Avec son trésor de guerre, ses 20 000 à 25 000 combattants, une organisation terroriste comme Daech peut frapper n’importe qui. Mais il y a une différence entre menace et capacité d’action. Néanmoins, le facteur supplémentaire inquiétant et qui donne à Daech un potentiel de danger supérieur à al-Qaïda pour contourner les dispositifs policiers, c’est la présence dans ses rangs d’Européens. Ils peuvent devenir des exécutants car ils ne vont pas faire de vieux os en Syrie et en Irak mais aussi des commanditaires. Surveiller leur retour, leur réseau est primordial et cela se fait heureusement.


Le renseignement français est-il outillé pour les surveiller ?



Le travail ingrat, opiniâtre de surveillance et d’infiltration de réseaux par notre police a déjà permis de déjouer des attentats. Mais la protection 100 % n’existe pas : une nébuleuse comme Daech peut attirer des « loups solitaires ». On a connu deux cas en France (Khaled Kelkal en 1995, Merah en 2012, ndlr) et c’est le principal risque. L’autre difficulté, c’est l’exposition d’entreprises, de ressortissants, d’institutions dans des pays moins sécurisés.


La Turquie, où transitent les djihadistes peut-elle jouer un rôle plus important ?
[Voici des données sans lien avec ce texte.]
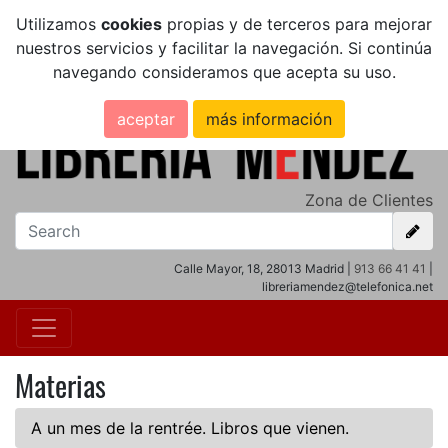
Utilizamos
cookies
propias y de terceros para mejorar
nuestros servicios y facilitar la navegación. Si continúa
navegando consideramos que acepta su uso.
aceptar
más información
Zona de Clientes
Calle Mayor, 18, 28013 Madrid |
913 66 41 41
|
libreriamendez@telefonica.net
Materias
A un mes de la rentrée. Libros que vienen.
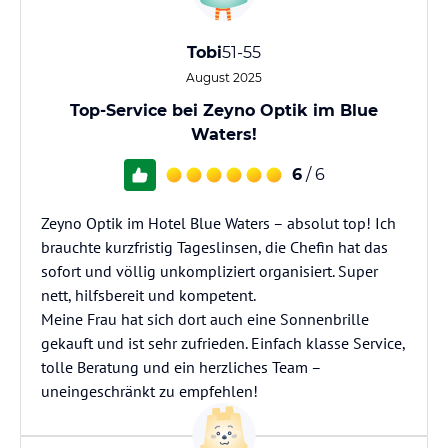
Tobi
51-55
August 2025
Top-Service bei Zeyno Optik im Blue
Waters!
6
/ 6
Zeyno Optik im Hotel Blue Waters – absolut top! Ich
brauchte kurzfristig Tageslinsen, die Chefin hat das
sofort und völlig unkompliziert organisiert. Super
nett, hilfsbereit und kompetent.
Meine Frau hat sich dort auch eine Sonnenbrille
gekauft und ist sehr zufrieden. Einfach klasse Service,
tolle Beratung und ein herzliches Team –
uneingeschränkt zu empfehlen!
Dans son obsession à chasser Bachar el-Assad, le gouvernement turc a pris des risques considérables en fermant les yeux pour ne pas dire plus sur les réseaux et les passages qui alimentaient EI en armes, en hommes, en logistique depuis son territoire. Confrontée aux réfugiés kurdes et aux risques d’attentats, La Turquie a haussé depuis un an ses niveaux de coopération avec l’Europe dans le renseignement sur ce dossier. C’est indispensable.